Pull out the text of every item below word for word, leaving the pictures out of your answer.

Records from a data collection:
══════════
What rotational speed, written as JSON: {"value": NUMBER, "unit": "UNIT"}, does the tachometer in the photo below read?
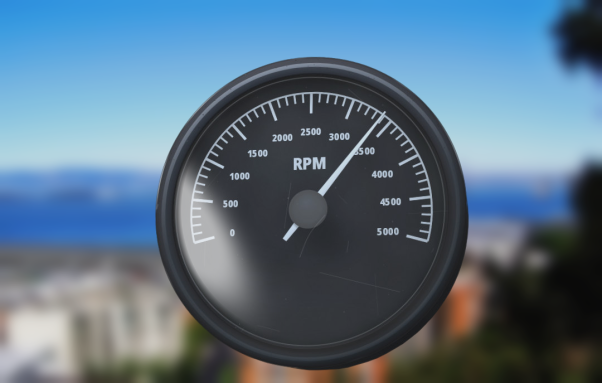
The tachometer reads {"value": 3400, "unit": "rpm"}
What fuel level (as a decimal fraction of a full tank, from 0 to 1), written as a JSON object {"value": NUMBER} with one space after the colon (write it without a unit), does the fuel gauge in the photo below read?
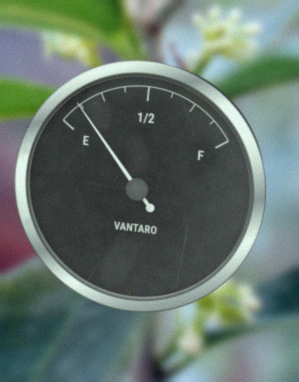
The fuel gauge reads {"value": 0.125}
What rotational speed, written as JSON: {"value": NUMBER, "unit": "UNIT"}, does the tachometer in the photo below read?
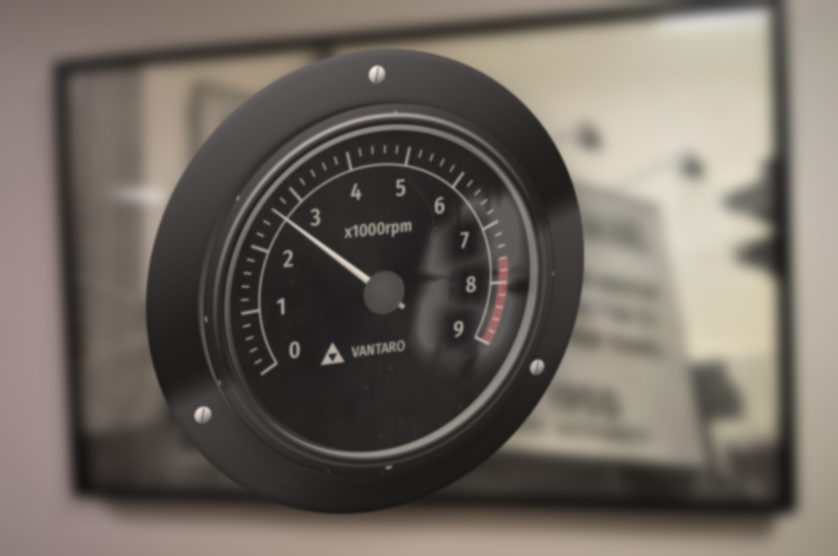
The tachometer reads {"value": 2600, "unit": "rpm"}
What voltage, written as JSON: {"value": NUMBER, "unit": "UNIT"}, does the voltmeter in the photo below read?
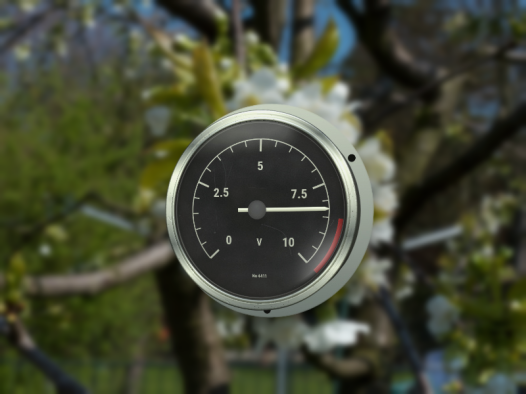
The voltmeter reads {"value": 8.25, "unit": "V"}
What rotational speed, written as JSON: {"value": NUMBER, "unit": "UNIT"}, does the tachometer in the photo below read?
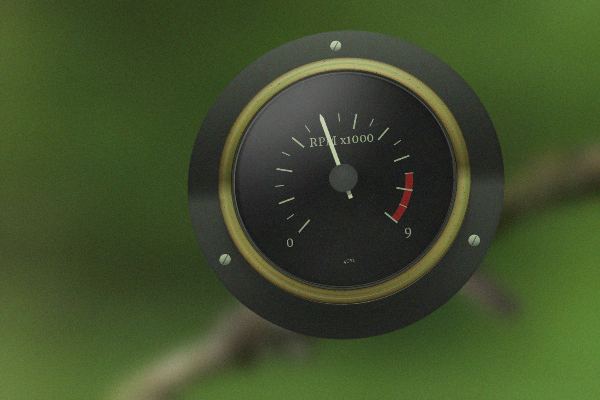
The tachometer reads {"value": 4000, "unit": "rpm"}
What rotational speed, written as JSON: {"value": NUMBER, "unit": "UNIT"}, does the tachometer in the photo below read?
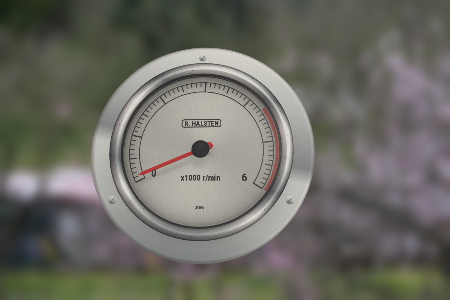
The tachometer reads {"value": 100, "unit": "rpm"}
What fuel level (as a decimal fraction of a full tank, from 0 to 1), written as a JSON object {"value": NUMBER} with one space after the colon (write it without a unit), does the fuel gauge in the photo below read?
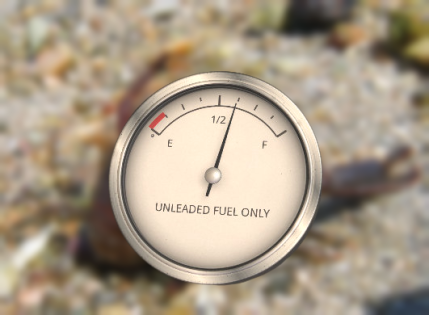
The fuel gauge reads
══════════
▸ RESULT OF THE TASK
What rotational speed, written as JSON: {"value": NUMBER, "unit": "UNIT"}, does the tachometer in the photo below read?
The tachometer reads {"value": 3400, "unit": "rpm"}
What fuel level (as a decimal fraction of a full tank, from 0 to 1), written as a JSON object {"value": NUMBER} with one space after the colon (write it without a unit), does the fuel gauge in the photo below read?
The fuel gauge reads {"value": 0.125}
What rotational speed, written as JSON: {"value": NUMBER, "unit": "UNIT"}, does the tachometer in the photo below read?
The tachometer reads {"value": 2600, "unit": "rpm"}
What voltage, written as JSON: {"value": NUMBER, "unit": "UNIT"}, does the voltmeter in the photo below read?
The voltmeter reads {"value": 8.25, "unit": "V"}
What rotational speed, written as JSON: {"value": NUMBER, "unit": "UNIT"}, does the tachometer in the photo below read?
The tachometer reads {"value": 4000, "unit": "rpm"}
What rotational speed, written as JSON: {"value": NUMBER, "unit": "UNIT"}, does the tachometer in the photo below read?
The tachometer reads {"value": 100, "unit": "rpm"}
What fuel level (as a decimal fraction of a full tank, from 0 to 1), written as a JSON object {"value": NUMBER} with one space after the colon (write it without a unit), does the fuel gauge in the photo below read?
The fuel gauge reads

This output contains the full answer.